- Extrait:
Le droit pénal manifeste une indifférence au résultat : l’auteur de l’agissement est poursuivi quel que soit le résultat atteint.

Section 1 : La matérialité de l’acte.
§1 : La distinction des infraction autonome et conditionnelle.

Elle permet de différencier les comportements constitutifs d’une infraction de leurs seuls existences, de ceux qui supposent que soit remplie une condition préalable.

La condition préalable : – pénale : la condition est une infraction. Ex : l’usage de faux, le recel, la complicité,… En cas de recel, il s’agit d’un préalable chronologique (le vol précède le recel) ; pour la complicité par aide ou assistance, le préalable a lieu en même temps ; pour la complicité par provocation, la condition préalable est antérieure.

– quelconque : dans le cas de l’abus de confiance, la situation juridique est celle qui permet le détournement.
§2 : La diversité des actes.

A/ Les infractions d’action et d’omission.

Un délit d’action est un agissement qui s’exprime par un acte positif.

- Consigne: Indiquez, d'après l'extrait sur le droit pénal, quelle infraction précède chronologiquement le recel. Répondez en vous fondant uniquement sur l'extrait.

- Matériel présenté:

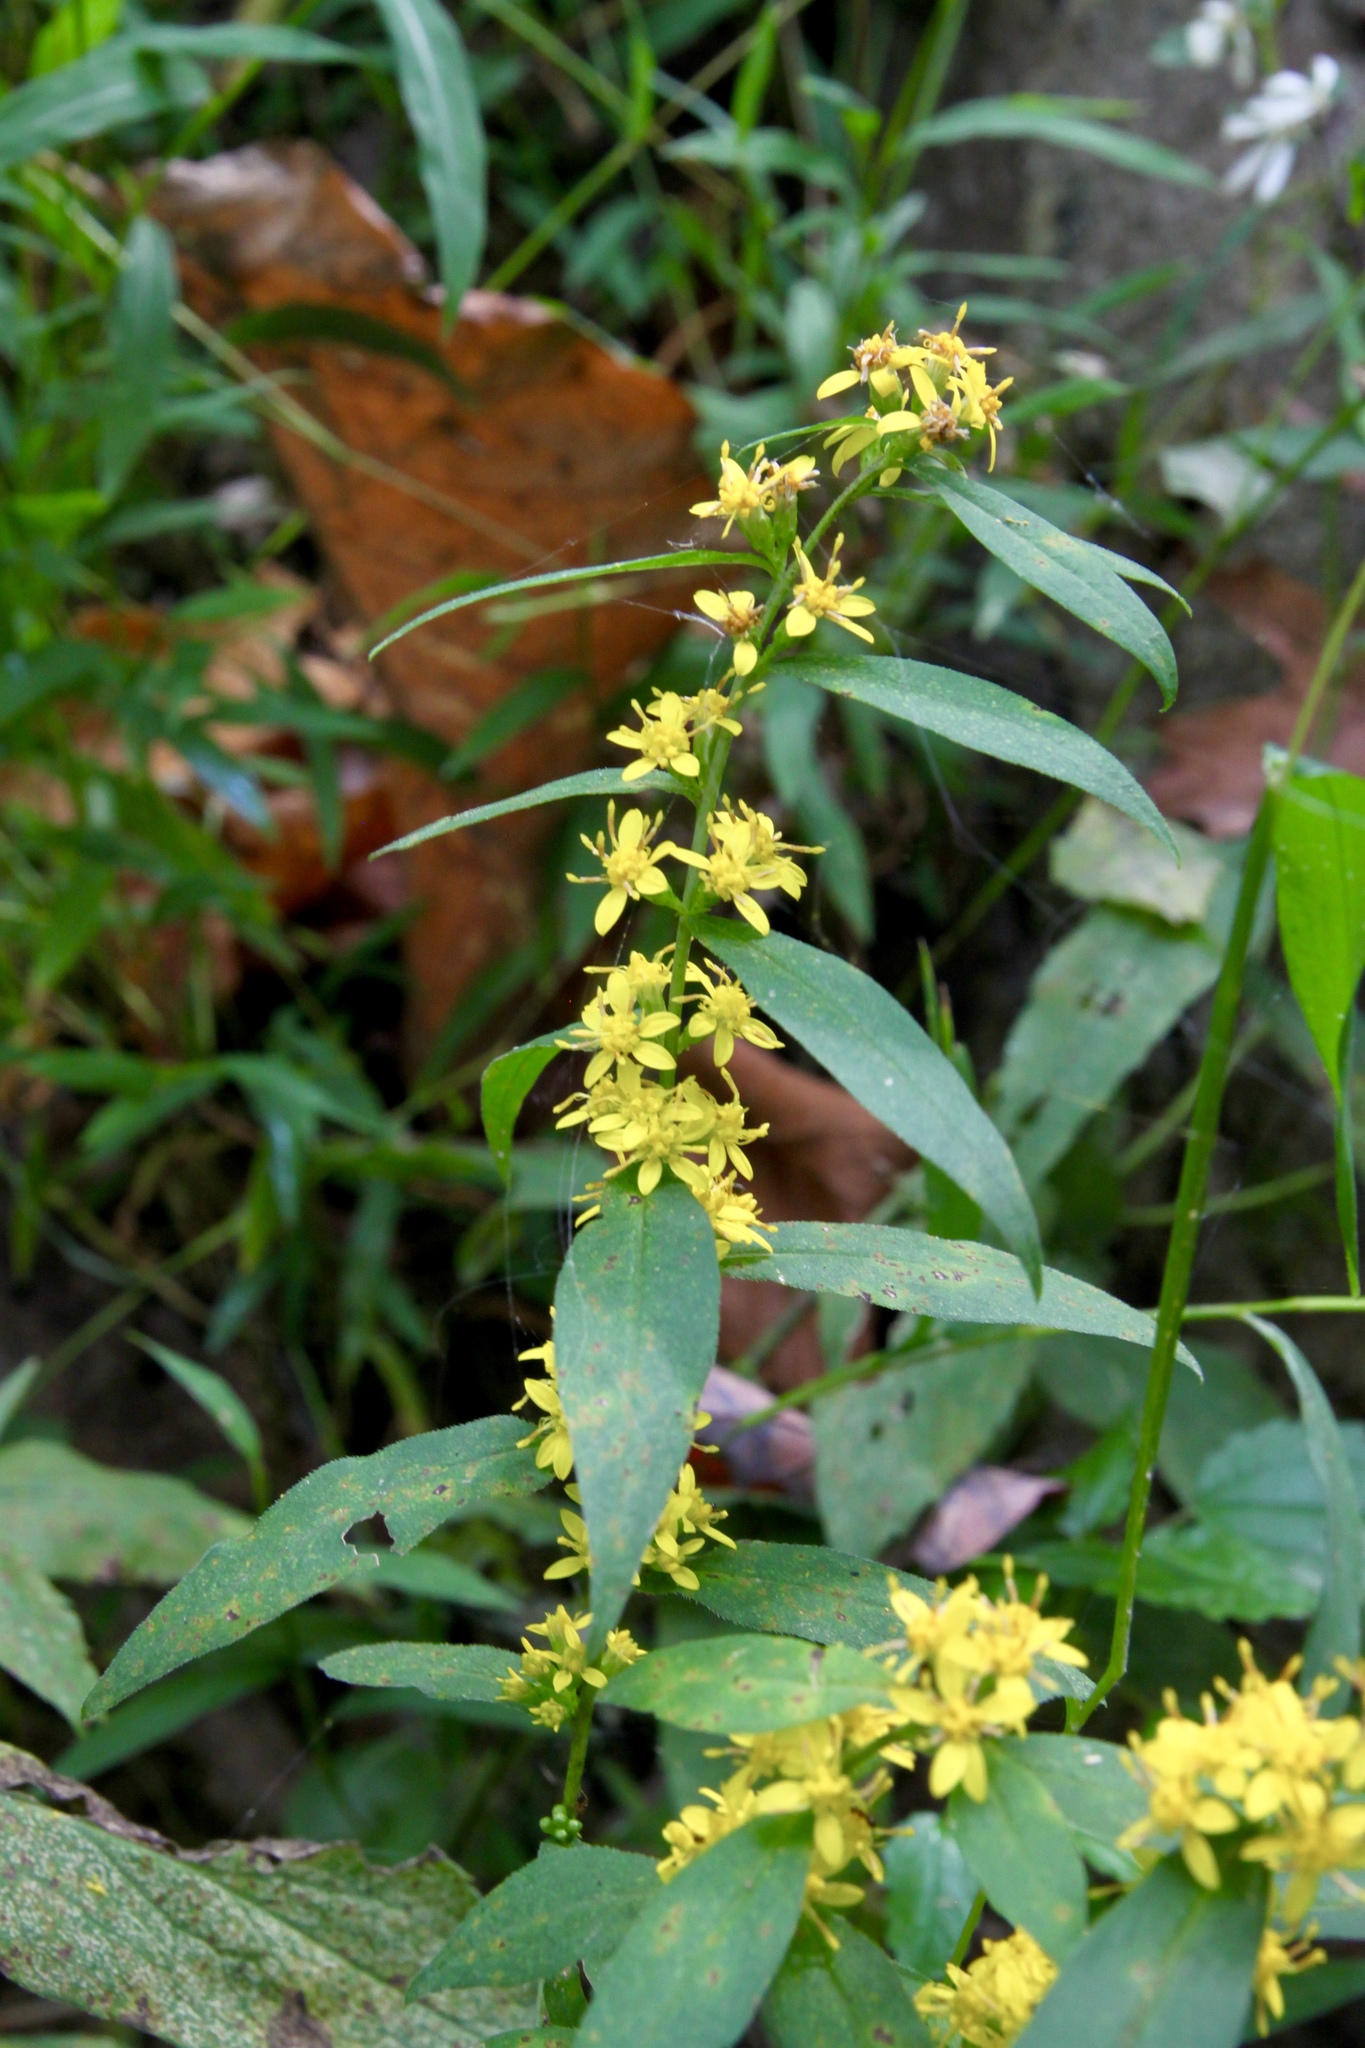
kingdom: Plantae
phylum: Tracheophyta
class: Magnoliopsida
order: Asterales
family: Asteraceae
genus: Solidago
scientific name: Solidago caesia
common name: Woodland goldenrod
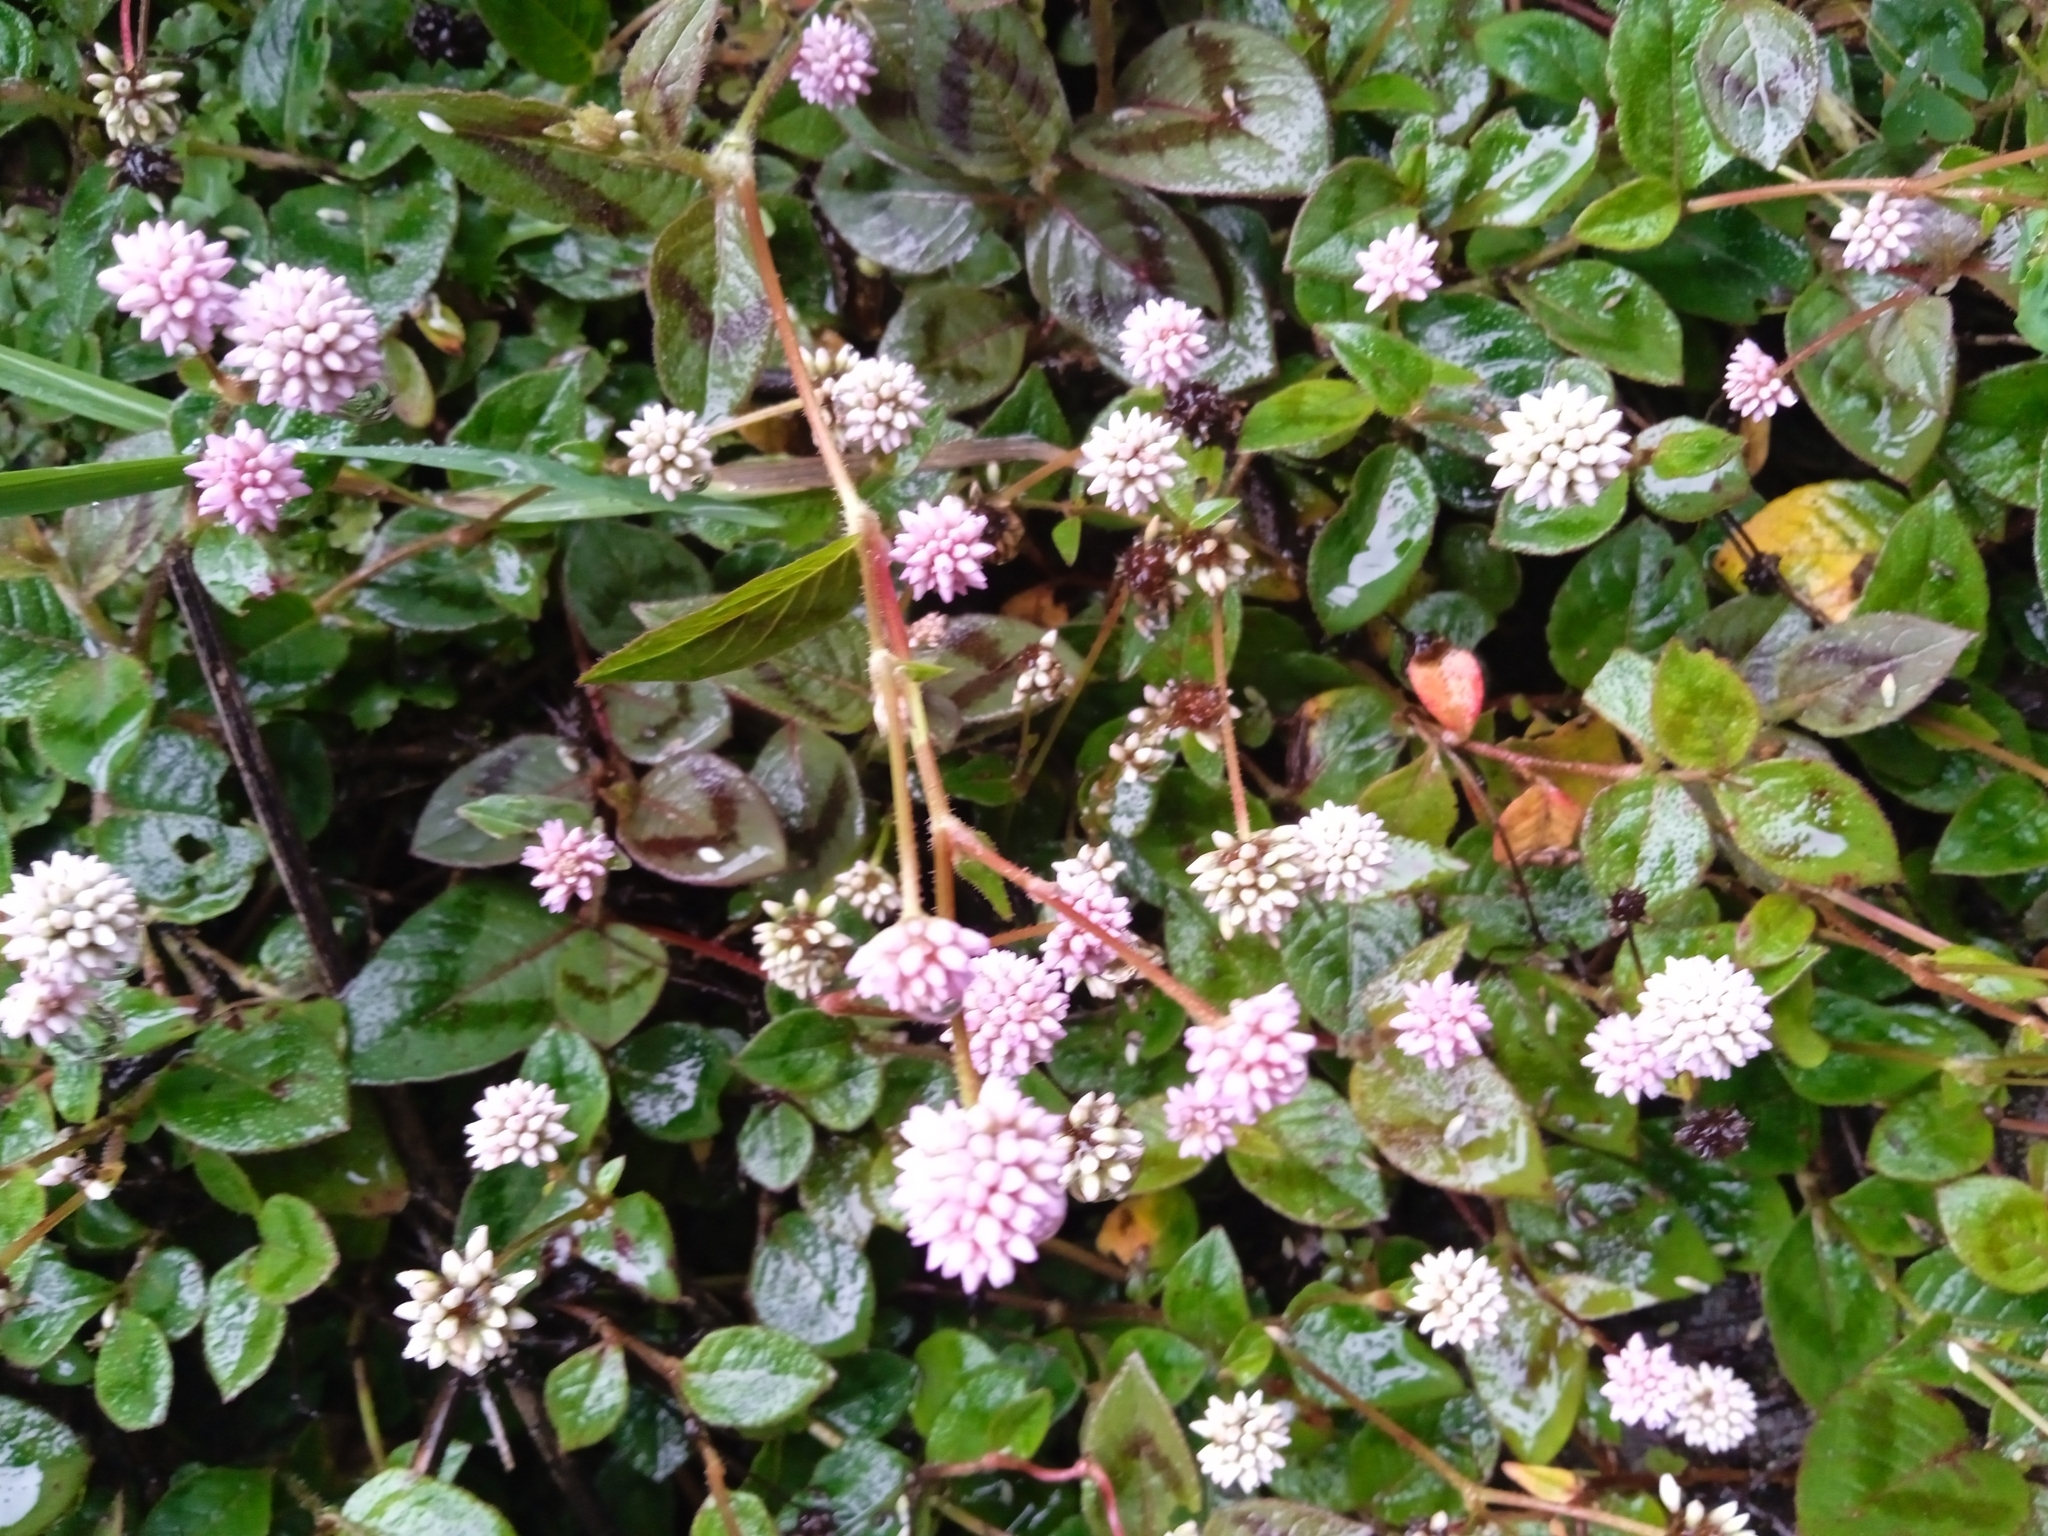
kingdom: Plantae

- Réponse: Le vol précède le recel.